Leave every picture out, then reproduce the rest of the listing exactly.

Supplied data:
====
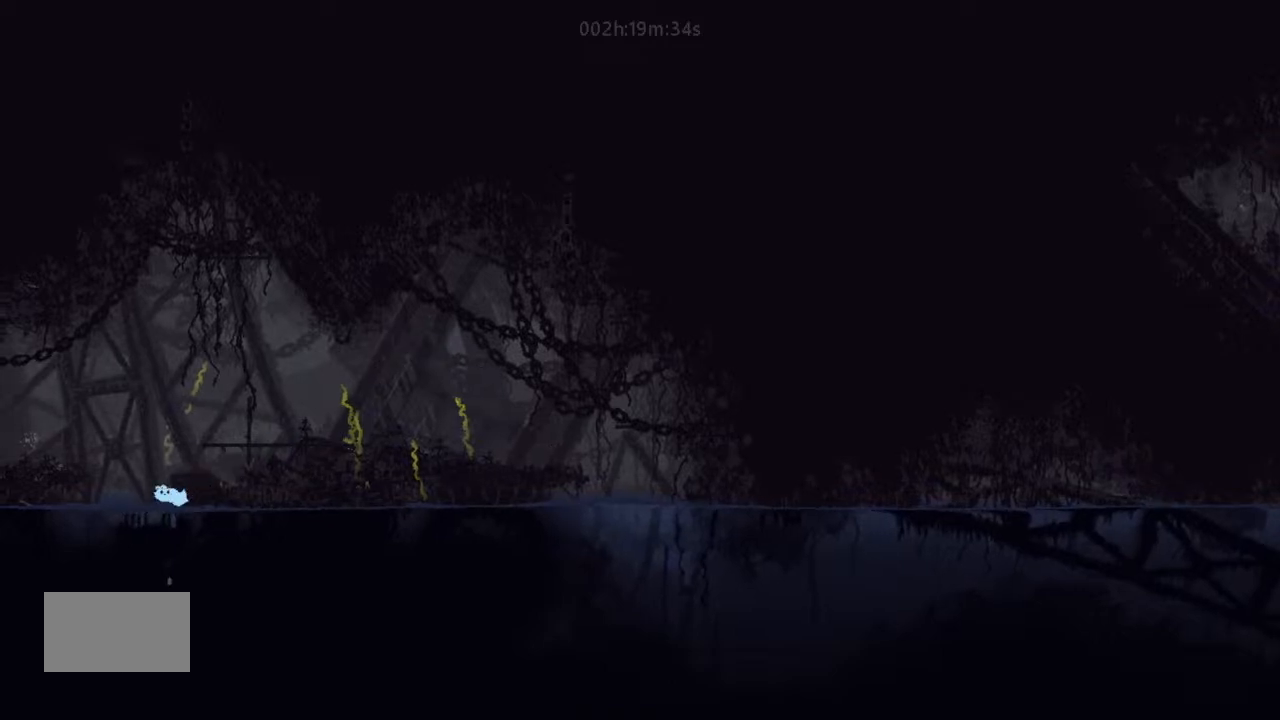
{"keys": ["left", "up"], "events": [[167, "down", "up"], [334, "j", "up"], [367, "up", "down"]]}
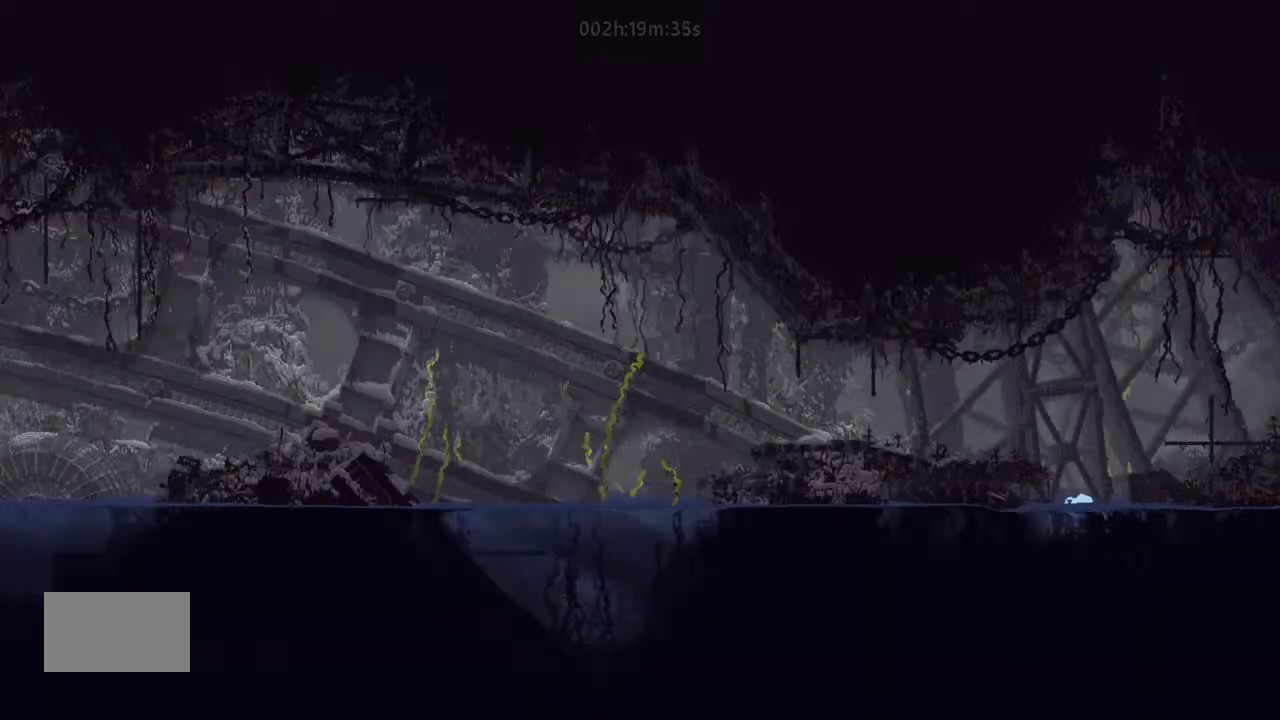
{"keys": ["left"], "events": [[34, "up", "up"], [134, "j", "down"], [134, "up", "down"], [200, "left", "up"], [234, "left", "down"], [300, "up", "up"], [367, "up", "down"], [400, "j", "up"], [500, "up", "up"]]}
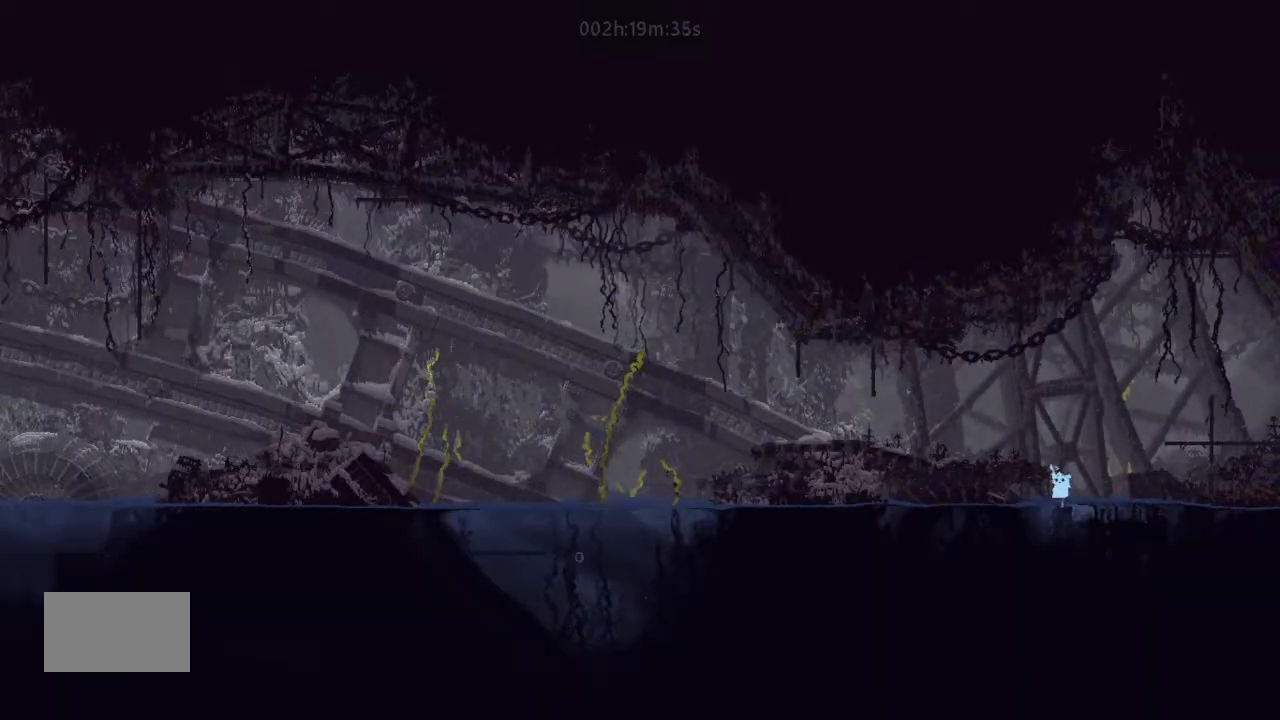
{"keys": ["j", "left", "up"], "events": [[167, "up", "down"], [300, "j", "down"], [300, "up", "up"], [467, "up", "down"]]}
====
Task solution:
{"keys": ["left", "up"], "events": [[167, "down", "up"], [334, "j", "up"], [367, "up", "down"]]}
{"keys": ["left"], "events": [[34, "up", "up"], [134, "j", "down"], [134, "up", "down"], [200, "left", "up"], [234, "left", "down"], [300, "up", "up"], [367, "up", "down"], [400, "j", "up"], [500, "up", "up"]]}
{"keys": ["j", "left", "up"], "events": [[167, "up", "down"], [300, "j", "down"], [300, "up", "up"], [467, "up", "down"]]}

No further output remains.